■ Description of the task
Can you reproduce the following entries word for word, omitting the pictures?

■ Exercise data
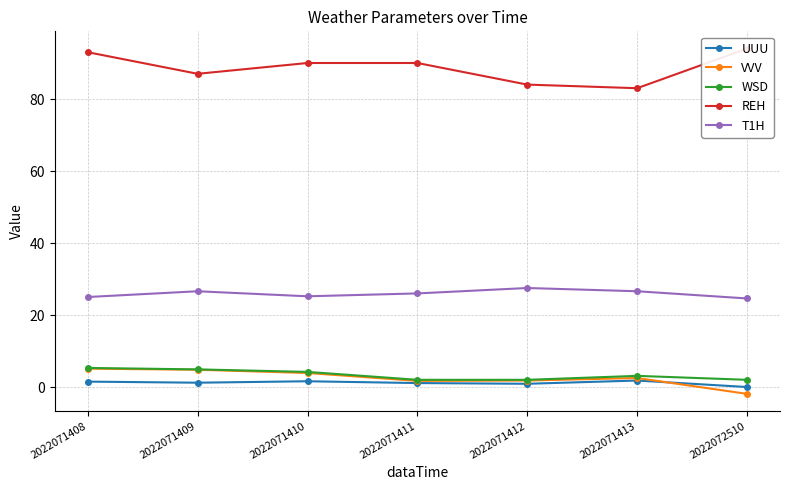

Reading right to left, transcribe all the data shown in this chart.

UUU: 0.0	1.8	0.9	1.1	1.6	1.2	1.5
VVV: -1.9	2.5	1.8	1.7	3.9	4.8	5.1
WSD: 2.0	3.1	2.0	2.0	4.2	4.9	5.3
REH: 94.0	83.0	84.0	90.0	90.0	87.0	93.0
T1H: 24.6	26.6	27.5	26.0	25.2	26.6	25.0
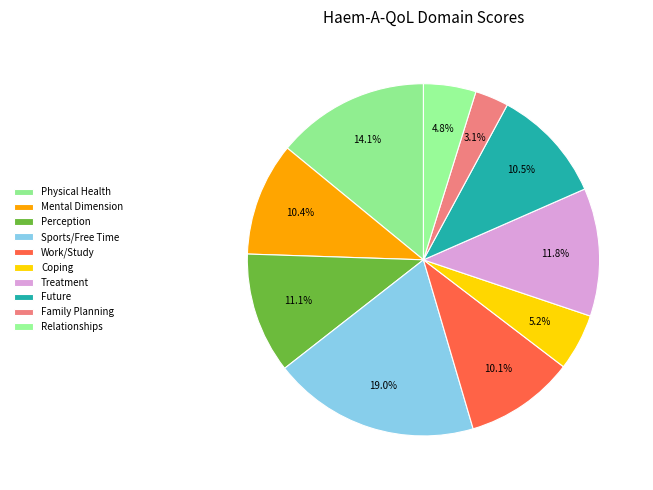

To the nearest percent, what portion does Perception represent?

11%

■ Answer section
Reading right to left, transcribe all the data shown in this chart.

UUU: 0.0	1.8	0.9	1.1	1.6	1.2	1.5
VVV: -1.9	2.5	1.8	1.7	3.9	4.8	5.1
WSD: 2.0	3.1	2.0	2.0	4.2	4.9	5.3
REH: 94.0	83.0	84.0	90.0	90.0	87.0	93.0
T1H: 24.6	26.6	27.5	26.0	25.2	26.6	25.0

To the nearest percent, what portion does Perception represent?

11%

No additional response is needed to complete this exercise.